[Exercise objective]
Repeat exactly the lines below that lie between the line with "- the task](timisoara-ctf-2018-finals/php-REvival/php-rev.txt)" and the line with "The description says", counting both of those lines as part of the answer.

[Data records]
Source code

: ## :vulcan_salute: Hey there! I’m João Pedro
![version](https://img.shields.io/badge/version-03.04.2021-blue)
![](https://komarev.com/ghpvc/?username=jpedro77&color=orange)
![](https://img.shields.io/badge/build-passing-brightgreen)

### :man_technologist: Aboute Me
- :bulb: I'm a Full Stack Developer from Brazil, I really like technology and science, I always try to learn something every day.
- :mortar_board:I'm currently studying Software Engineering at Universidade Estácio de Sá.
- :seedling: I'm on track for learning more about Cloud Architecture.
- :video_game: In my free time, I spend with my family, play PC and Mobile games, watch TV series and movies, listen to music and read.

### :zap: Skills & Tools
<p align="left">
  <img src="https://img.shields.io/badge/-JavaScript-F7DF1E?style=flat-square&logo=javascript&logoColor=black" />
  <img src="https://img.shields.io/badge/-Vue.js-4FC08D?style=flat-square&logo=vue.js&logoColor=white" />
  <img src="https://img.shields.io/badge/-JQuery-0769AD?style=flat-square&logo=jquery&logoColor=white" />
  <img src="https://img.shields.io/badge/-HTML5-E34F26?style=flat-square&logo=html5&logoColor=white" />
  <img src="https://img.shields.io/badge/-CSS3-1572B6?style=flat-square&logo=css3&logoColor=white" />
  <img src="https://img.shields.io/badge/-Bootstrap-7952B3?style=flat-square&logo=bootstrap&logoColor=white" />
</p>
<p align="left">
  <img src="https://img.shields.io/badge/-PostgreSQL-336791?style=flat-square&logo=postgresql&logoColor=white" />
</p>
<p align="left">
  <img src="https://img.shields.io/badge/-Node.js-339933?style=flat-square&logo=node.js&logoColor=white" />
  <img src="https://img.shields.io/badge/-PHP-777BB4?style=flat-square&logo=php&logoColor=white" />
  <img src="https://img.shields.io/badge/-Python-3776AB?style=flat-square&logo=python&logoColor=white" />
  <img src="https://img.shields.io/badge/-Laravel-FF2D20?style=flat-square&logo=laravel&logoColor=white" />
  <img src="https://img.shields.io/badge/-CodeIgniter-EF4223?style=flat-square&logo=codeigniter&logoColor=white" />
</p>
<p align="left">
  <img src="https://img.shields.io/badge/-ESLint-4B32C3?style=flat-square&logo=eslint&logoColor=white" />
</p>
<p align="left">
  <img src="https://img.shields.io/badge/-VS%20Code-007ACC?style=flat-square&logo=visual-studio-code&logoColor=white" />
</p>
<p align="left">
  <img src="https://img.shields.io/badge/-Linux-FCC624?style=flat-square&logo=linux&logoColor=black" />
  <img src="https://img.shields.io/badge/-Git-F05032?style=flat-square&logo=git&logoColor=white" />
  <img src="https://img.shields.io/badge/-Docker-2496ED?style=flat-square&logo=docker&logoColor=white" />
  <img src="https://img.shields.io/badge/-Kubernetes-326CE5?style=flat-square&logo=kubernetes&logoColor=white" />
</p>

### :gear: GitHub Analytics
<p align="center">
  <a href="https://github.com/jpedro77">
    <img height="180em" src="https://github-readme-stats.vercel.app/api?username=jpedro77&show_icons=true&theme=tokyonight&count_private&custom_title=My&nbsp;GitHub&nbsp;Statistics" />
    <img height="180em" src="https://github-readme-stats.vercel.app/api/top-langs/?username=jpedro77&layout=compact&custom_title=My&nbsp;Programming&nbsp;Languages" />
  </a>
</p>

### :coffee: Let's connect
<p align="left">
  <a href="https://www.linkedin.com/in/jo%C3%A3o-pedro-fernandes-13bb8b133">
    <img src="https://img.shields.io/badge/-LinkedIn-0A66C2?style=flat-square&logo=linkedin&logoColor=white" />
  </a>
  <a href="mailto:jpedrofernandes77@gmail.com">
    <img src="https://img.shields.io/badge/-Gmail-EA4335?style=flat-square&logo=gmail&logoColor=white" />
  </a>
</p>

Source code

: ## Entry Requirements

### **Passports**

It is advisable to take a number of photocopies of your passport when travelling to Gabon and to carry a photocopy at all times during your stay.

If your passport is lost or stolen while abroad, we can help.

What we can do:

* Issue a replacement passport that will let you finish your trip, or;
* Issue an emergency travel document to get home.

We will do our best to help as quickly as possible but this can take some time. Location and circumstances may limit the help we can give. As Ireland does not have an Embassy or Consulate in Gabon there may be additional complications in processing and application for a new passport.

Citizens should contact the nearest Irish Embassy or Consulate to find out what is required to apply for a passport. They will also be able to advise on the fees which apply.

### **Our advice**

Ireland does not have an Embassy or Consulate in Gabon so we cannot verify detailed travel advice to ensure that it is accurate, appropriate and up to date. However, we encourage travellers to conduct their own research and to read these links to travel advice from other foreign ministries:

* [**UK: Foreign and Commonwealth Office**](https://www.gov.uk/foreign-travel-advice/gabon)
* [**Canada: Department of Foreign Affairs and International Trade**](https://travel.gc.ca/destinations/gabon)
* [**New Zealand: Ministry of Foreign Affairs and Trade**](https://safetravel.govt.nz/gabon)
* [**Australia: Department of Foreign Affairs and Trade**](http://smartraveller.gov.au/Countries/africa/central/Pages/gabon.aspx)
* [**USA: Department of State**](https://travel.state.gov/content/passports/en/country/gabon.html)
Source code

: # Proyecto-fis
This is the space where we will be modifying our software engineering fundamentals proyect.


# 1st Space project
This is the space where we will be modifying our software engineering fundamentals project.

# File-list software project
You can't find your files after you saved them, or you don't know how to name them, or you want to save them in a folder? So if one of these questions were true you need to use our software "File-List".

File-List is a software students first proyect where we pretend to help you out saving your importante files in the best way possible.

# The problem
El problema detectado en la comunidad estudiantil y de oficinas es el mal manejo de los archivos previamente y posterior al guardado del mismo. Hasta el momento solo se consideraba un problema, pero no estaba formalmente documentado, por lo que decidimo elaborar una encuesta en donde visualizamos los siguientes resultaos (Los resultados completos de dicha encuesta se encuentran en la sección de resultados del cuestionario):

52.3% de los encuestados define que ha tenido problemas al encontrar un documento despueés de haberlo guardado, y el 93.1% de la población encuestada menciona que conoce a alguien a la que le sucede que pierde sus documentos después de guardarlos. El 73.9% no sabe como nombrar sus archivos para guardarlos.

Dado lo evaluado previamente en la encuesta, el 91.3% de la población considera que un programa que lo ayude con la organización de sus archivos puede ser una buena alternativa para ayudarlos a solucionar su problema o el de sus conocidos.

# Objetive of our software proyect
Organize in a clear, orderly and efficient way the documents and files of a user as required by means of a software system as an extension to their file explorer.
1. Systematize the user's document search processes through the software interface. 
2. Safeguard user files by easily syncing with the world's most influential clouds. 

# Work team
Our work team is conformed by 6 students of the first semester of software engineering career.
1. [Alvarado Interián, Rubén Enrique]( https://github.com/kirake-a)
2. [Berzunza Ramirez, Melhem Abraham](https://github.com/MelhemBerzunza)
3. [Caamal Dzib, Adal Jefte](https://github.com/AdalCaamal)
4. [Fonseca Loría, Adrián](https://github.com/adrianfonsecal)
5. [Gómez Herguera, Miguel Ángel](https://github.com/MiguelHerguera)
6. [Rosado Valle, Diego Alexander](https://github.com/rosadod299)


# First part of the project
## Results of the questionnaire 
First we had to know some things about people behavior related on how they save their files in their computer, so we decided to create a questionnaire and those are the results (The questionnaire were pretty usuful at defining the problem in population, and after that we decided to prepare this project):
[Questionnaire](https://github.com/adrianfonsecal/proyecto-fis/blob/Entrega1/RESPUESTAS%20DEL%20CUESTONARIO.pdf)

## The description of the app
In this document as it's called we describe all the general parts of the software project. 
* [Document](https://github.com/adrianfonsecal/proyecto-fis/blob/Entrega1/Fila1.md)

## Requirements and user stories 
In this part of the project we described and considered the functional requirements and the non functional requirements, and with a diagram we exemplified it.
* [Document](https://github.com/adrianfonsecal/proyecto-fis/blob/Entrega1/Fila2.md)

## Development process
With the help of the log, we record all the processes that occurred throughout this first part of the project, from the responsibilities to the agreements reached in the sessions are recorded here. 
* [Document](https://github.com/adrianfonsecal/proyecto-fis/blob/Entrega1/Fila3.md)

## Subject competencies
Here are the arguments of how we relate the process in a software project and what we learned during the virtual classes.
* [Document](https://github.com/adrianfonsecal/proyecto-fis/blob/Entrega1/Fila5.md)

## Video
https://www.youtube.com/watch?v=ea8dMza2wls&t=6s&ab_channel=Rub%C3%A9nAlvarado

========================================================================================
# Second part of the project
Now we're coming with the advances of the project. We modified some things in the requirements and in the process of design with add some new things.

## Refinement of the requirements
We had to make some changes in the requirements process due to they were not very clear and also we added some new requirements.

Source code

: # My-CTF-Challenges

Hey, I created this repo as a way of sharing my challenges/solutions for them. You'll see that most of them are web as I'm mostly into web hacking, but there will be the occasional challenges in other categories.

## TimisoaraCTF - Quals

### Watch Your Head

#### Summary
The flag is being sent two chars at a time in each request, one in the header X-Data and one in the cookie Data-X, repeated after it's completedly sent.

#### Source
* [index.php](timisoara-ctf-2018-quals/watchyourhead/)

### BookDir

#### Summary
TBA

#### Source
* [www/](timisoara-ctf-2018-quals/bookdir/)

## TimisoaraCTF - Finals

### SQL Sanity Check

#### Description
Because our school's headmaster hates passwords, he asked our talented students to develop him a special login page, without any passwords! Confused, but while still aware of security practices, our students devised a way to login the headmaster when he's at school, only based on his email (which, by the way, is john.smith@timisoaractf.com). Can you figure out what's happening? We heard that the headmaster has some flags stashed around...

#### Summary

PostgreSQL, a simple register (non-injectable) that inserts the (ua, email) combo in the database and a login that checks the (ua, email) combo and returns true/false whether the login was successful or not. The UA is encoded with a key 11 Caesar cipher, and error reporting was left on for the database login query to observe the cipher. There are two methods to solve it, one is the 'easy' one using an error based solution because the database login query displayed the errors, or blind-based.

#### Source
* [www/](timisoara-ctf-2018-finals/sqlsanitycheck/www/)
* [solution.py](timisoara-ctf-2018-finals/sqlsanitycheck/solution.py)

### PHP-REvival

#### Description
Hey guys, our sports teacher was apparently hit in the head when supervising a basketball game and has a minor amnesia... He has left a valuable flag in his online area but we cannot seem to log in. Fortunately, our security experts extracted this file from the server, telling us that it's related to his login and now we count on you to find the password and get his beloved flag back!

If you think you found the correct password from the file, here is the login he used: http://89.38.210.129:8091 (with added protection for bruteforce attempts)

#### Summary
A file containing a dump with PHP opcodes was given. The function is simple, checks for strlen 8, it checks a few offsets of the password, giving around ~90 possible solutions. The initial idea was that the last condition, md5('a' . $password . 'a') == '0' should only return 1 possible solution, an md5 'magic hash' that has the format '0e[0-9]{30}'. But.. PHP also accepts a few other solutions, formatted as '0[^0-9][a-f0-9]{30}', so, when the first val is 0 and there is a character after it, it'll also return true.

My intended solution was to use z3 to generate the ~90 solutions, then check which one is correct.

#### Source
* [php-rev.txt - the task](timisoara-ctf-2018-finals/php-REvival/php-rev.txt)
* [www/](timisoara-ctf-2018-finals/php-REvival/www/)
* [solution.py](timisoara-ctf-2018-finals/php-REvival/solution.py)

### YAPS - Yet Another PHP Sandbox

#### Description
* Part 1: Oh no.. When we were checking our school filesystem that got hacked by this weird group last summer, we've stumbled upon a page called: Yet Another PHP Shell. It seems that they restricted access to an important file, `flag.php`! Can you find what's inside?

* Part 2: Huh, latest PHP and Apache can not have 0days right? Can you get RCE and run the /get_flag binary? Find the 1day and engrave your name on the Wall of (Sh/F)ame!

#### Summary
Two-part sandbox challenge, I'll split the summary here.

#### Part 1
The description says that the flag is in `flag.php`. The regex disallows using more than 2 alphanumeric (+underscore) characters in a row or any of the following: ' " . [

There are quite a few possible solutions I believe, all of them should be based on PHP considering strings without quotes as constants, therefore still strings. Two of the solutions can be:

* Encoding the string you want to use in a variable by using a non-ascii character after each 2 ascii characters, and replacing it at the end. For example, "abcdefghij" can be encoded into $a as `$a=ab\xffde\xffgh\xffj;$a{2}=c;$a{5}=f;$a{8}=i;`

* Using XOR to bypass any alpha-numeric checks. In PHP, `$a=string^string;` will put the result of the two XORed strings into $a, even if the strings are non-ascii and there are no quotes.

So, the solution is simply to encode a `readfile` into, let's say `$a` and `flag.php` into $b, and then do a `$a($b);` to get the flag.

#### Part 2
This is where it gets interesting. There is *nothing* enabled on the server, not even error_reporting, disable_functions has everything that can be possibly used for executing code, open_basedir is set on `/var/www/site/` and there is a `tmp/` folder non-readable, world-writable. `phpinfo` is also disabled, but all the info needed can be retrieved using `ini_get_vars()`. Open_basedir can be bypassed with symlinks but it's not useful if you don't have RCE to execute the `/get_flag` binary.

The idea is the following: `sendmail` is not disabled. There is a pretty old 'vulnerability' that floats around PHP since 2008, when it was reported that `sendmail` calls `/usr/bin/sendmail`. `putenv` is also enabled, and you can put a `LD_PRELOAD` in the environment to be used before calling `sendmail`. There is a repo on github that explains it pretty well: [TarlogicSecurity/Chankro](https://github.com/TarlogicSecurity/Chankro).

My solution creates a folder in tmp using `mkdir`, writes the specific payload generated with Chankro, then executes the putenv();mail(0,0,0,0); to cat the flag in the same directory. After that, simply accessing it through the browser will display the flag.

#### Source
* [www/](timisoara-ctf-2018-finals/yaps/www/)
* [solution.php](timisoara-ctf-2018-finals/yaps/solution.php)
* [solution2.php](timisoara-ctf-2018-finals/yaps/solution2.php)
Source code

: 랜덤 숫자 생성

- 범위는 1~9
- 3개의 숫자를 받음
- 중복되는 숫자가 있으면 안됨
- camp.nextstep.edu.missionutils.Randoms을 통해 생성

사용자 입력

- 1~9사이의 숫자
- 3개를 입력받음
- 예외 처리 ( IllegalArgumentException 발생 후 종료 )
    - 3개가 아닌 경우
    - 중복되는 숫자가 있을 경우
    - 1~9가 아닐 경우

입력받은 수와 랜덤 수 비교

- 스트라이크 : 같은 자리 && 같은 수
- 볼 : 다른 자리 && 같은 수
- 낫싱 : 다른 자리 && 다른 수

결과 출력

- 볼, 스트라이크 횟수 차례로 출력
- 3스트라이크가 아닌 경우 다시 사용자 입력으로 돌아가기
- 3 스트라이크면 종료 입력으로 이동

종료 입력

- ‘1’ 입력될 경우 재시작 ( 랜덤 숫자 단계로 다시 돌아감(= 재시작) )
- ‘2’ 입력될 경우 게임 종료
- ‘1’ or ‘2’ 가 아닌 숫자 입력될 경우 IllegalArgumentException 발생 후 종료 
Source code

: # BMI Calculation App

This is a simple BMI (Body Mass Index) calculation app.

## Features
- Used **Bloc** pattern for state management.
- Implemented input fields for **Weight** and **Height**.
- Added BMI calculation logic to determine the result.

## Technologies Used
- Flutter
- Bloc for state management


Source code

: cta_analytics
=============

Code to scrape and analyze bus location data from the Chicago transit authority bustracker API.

[Reply]
* [php-rev.txt - the task](timisoara-ctf-2018-finals/php-REvival/php-rev.txt)
* [www/](timisoara-ctf-2018-finals/php-REvival/www/)
* [solution.py](timisoara-ctf-2018-finals/php-REvival/solution.py)

### YAPS - Yet Another PHP Sandbox

#### Description
* Part 1: Oh no.. When we were checking our school filesystem that got hacked by this weird group last summer, we've stumbled upon a page called: Yet Another PHP Shell. It seems that they restricted access to an important file, `flag.php`! Can you find what's inside?

* Part 2: Huh, latest PHP and Apache can not have 0days right? Can you get RCE and run the /get_flag binary? Find the 1day and engrave your name on the Wall of (Sh/F)ame!

#### Summary
Two-part sandbox challenge, I'll split the summary here.

#### Part 1
The description says that the flag is in `flag.php`. The regex disallows using more than 2 alphanumeric (+underscore) characters in a row or any of the following: ' " . [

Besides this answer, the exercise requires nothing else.